Your goal:
Among the entries below, which lines run from the line with "right back paw: (147, 471)" through the line with "nose: (594, 232)"? Retype those, both ends included, exactly and without pictures.

= = = = = = =

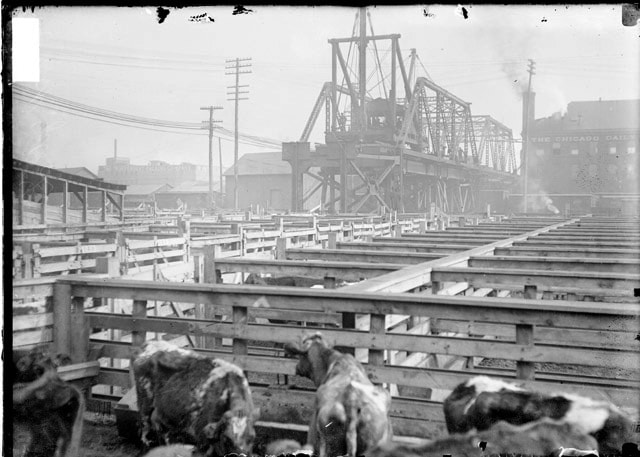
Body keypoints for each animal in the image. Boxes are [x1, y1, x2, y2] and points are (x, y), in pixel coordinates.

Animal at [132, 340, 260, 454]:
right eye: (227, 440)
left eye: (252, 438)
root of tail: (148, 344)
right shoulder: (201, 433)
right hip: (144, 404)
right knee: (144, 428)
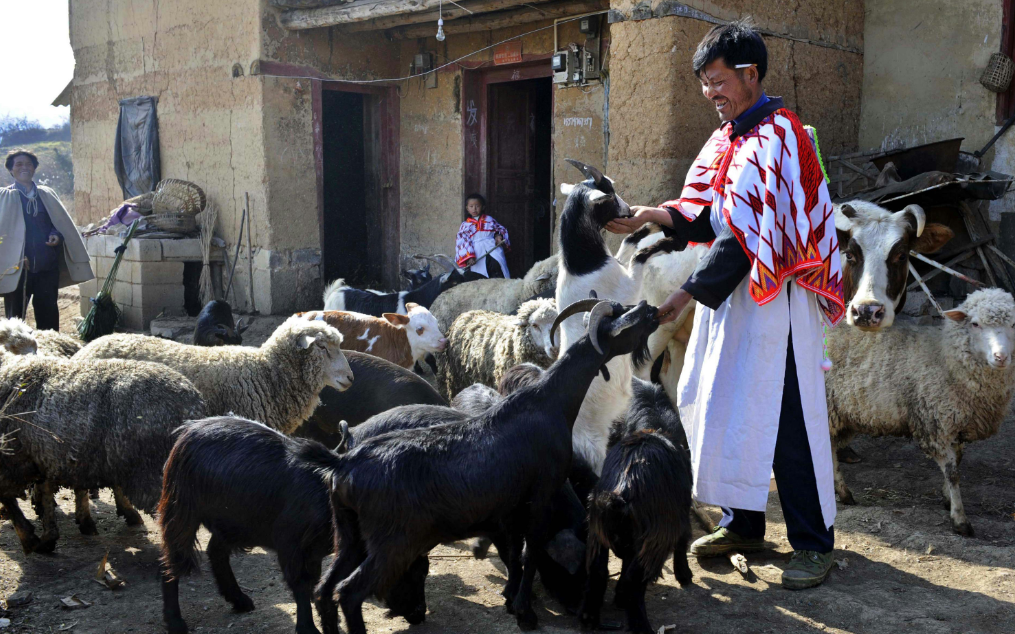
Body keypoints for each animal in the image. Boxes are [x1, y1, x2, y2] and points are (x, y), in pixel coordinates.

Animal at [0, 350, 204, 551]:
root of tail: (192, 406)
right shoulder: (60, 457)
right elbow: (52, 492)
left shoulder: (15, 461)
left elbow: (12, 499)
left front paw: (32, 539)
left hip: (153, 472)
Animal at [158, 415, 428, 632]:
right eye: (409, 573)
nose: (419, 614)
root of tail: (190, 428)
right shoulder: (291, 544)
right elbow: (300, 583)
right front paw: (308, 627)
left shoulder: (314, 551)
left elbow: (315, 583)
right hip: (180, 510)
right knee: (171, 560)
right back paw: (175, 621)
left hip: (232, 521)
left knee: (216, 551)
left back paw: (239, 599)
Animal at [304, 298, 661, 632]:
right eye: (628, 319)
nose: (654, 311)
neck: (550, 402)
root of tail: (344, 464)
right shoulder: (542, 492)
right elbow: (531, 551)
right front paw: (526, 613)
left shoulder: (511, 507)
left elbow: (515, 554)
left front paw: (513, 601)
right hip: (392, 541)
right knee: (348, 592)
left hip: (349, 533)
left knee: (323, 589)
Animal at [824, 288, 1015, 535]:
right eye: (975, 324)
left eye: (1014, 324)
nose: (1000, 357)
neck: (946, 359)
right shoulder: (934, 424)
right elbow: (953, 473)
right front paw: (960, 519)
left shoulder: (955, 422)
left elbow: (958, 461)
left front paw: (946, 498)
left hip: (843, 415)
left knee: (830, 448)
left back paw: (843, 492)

= = = = = = =

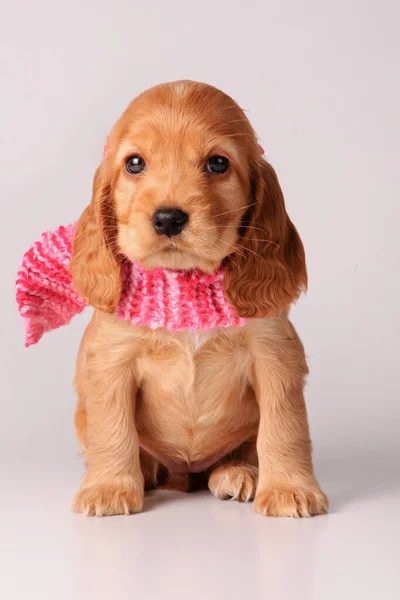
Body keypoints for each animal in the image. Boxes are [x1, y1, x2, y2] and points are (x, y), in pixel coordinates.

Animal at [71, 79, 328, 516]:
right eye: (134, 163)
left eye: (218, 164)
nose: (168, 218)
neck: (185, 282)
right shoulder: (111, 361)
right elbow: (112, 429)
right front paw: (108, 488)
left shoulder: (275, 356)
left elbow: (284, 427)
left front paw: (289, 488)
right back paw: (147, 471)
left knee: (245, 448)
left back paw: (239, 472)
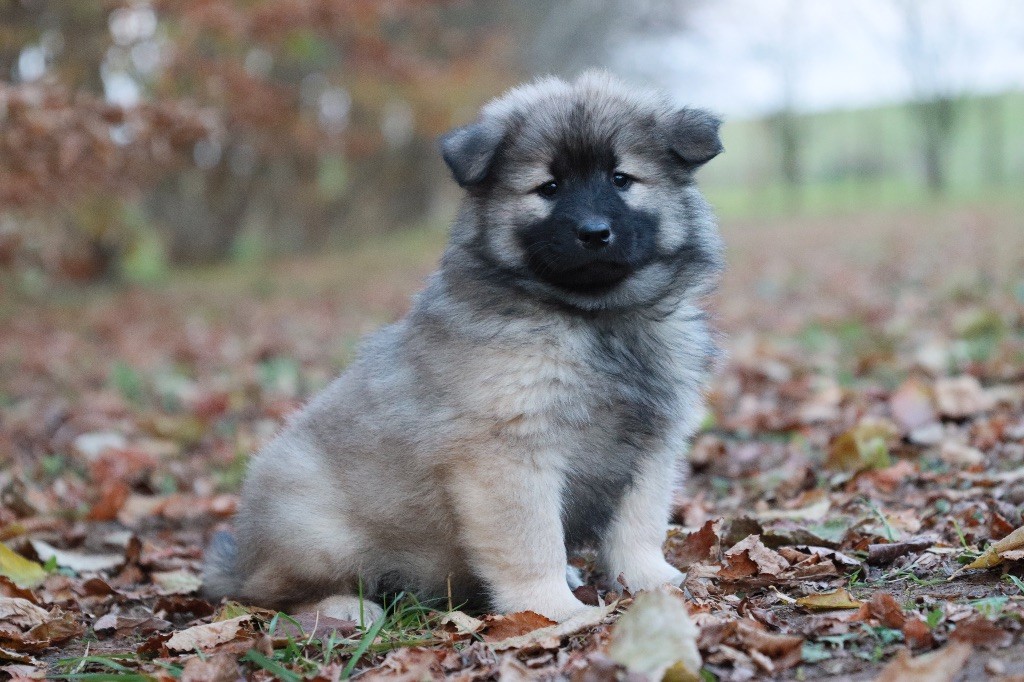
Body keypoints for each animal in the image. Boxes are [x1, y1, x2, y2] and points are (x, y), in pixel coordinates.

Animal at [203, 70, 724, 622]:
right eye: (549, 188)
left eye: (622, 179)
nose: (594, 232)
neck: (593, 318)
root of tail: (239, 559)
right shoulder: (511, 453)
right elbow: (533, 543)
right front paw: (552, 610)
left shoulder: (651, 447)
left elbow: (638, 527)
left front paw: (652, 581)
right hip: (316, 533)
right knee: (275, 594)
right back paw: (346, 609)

= = = = = = =

Solution to this problem:
right back paw: (147, 471)
left knee: (245, 448)
left back paw: (239, 472)
Body keypoints for each animal in the image. Boxes are [x1, y1, x2, y2] and points are (x, y), in pixel coordinates.

Animal at [203, 70, 724, 622]:
right eye: (549, 188)
left eye: (622, 179)
nose: (594, 232)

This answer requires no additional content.